What is a capture group and how do I use one?
A capture group is a portion of a regex pattern enclosed in parentheses that isolates and extracts a specific part of the matched text. For example, the pattern (\d{4})-(\d{2})-(\d{2}) matches an ISO date and captures the year, month, and day in three separate groups. Named capture groups like (?<year>\d{4}) label each group for easier reference. This tool displays the content of each group alongside the full match, which is invaluable when you're building extraction patterns and need to confirm each group is pulling the right field.
Why is my regex matching more text than I expected?
Unintended over-matching usually comes down to a few common issues. First, quantifiers like * and + are greedy by default — they match as much text as possible. Adding a ? after the quantifier (e.g., .*?) makes it lazy, matching as little as possible. Second, the dot (.) metacharacter matches any character except a newline, which can cause it to match far more than intended — if you literally mean a period, escape it as \.. Third, missing anchors (^ and $) can allow a validation pattern to match even if extra characters appear before or after the intended input. Testing your pattern against a variety of edge cases using this tool helps catch these issues before they reach production.
What is the difference between a regex tester and just testing in code?

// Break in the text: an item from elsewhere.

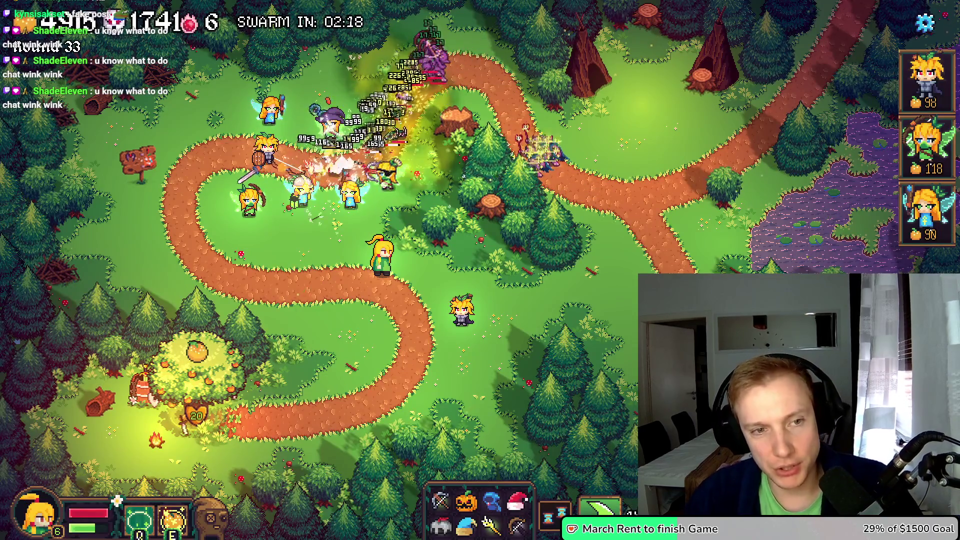
key(q)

Testing regex directly in code requires you to write a test script, run it, read output, edit the pattern, and repeat — which is slow and context-switching heavy. A dedicated regex tester like this one provides an instant feedback loop: you see matches highlighted in real time as you type, with no code to write or environment to configure. It also surfaces capture group contents and match counts in a human-readable way that raw code output often doesn't. For iterative pattern development, a browser-based tester is significantly faster and less error-prone.

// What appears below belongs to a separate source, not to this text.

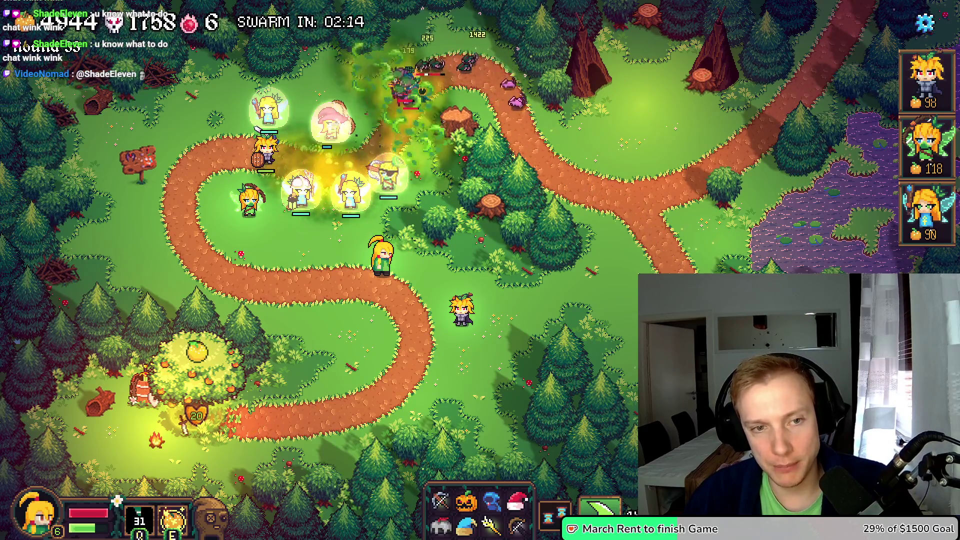
key(w)
key(a)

What is the difference between a lookahead and a lookbehind in regex?
Lookaheads and lookbehinds are zero-width assertions that match a position in the string based on what precedes or follows it, without consuming any characters. A positive lookahead (?=...) asserts that the specified pattern must follow the current position. A positive lookbehind (?<=...) asserts that the specified pattern must precede the current position. For example, \d+(?= dollars) matches a number only if it is followed by the word 'dollars', while (?<=USD )\d+ matches a number only if it is preceded by 'USD '. These are powerful tools for context-sensitive matching.